> _Provided data_:
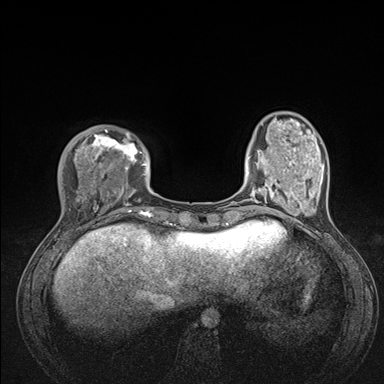
Breast MRI (dynamic contrast-enhanced), one axial slice. Position 34 of 176 along the scan axis. Dynamic contrast-enhanced series, time point 2 of 7 at this slice position (early post-contrast). 1.5 T. TE 1.5 ms, TR 4.1 ms. 1.1 mm slice thickness. 384 × 384 image matrix. Female patient.
Structures marked on this image (semi-automatic segmentation, software-assisted and operator-edited):
- enhancing-tissue mask used for the functional tumour volume (all voxels passing the contrast-enhancement thresholds inside the analysis volume; usually the tumour): bounding box <49,129,176,235> (left, top, right, bottom; pixels)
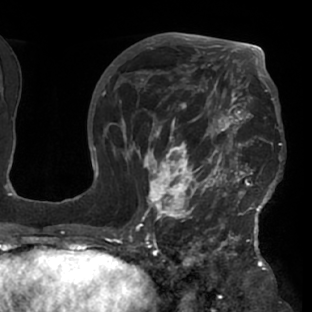
Breast MRI (dynamic contrast-enhanced), one axial slice; slice 44 of 76 in the series (ordered by position); cropped to one breast; dynamic contrast-enhanced series, time point 2 of 7 at this slice position (early post-contrast); 1.5 T; TE 2.9 ms, TR 6.1 ms; 2.4 mm slice thickness; 312 × 312 image matrix, field of view 225 × 225 mm. Female patient.
Annotated regions visible in this slice (semi-automatically segmented with operator editing):
- enhancing-tissue mask used for the functional tumour volume (all voxels passing the contrast-enhancement thresholds inside the analysis volume; usually the tumour): box from (x=117, y=103) to (x=283, y=229) px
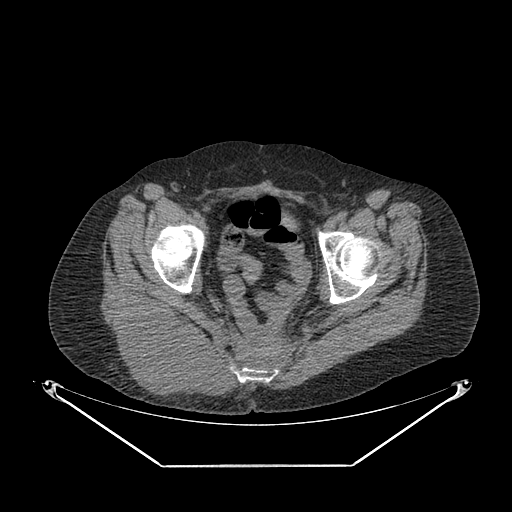
CT of an extremity soft-tissue mass (from a PET/CT study), one axial slice; slice 58 of 267 in the series (ordered by position); reconstruction kernel SOFT; 140 kVp; soft-tissue window (W 400 / L 40 HU); 3.75 mm slice thickness; 512 × 512 image matrix, field of view 500 × 500 mm. Female patient. Case-level facts recorded for this patient, not image findings: histological type: spindle cell suggestive of myxofibrosarcoma; grade: intermediate; site of the primary tumour: right buttock.
Annotated regions visible in this slice (expert contour drawn on MRI and transferred to this co-registered scan by the dataset authors):
- gross tumour volume (mass): bounding box (x1, y1, x2, y2) in pixels: (110, 306, 223, 403)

> _Problem_: Leave the images aside and transcribe all entries exactly.

> _Completed task_:
Breast MRI (dynamic contrast-enhanced), one axial slice. Position 34 of 176 along the scan axis. Dynamic contrast-enhanced series, time point 2 of 7 at this slice position (early post-contrast). 1.5 T. TE 1.5 ms, TR 4.1 ms. 1.1 mm slice thickness. 384 × 384 image matrix. Female patient.
Structures marked on this image (semi-automatic segmentation, software-assisted and operator-edited):
- enhancing-tissue mask used for the functional tumour volume (all voxels passing the contrast-enhancement thresholds inside the analysis volume; usually the tumour): bounding box <49,129,176,235> (left, top, right, bottom; pixels)
Breast MRI (dynamic contrast-enhanced), one axial slice; slice 44 of 76 in the series (ordered by position); cropped to one breast; dynamic contrast-enhanced series, time point 2 of 7 at this slice position (early post-contrast); 1.5 T; TE 2.9 ms, TR 6.1 ms; 2.4 mm slice thickness; 312 × 312 image matrix, field of view 225 × 225 mm. Female patient.
Annotated regions visible in this slice (semi-automatically segmented with operator editing):
- enhancing-tissue mask used for the functional tumour volume (all voxels passing the contrast-enhancement thresholds inside the analysis volume; usually the tumour): box from (x=117, y=103) to (x=283, y=229) px
CT of an extremity soft-tissue mass (from a PET/CT study), one axial slice; slice 58 of 267 in the series (ordered by position); reconstruction kernel SOFT; 140 kVp; soft-tissue window (W 400 / L 40 HU); 3.75 mm slice thickness; 512 × 512 image matrix, field of view 500 × 500 mm. Female patient. Case-level facts recorded for this patient, not image findings: histological type: spindle cell suggestive of myxofibrosarcoma; grade: intermediate; site of the primary tumour: right buttock.
Annotated regions visible in this slice (expert contour drawn on MRI and transferred to this co-registered scan by the dataset authors):
- gross tumour volume (mass): bounding box (x1, y1, x2, y2) in pixels: (110, 306, 223, 403)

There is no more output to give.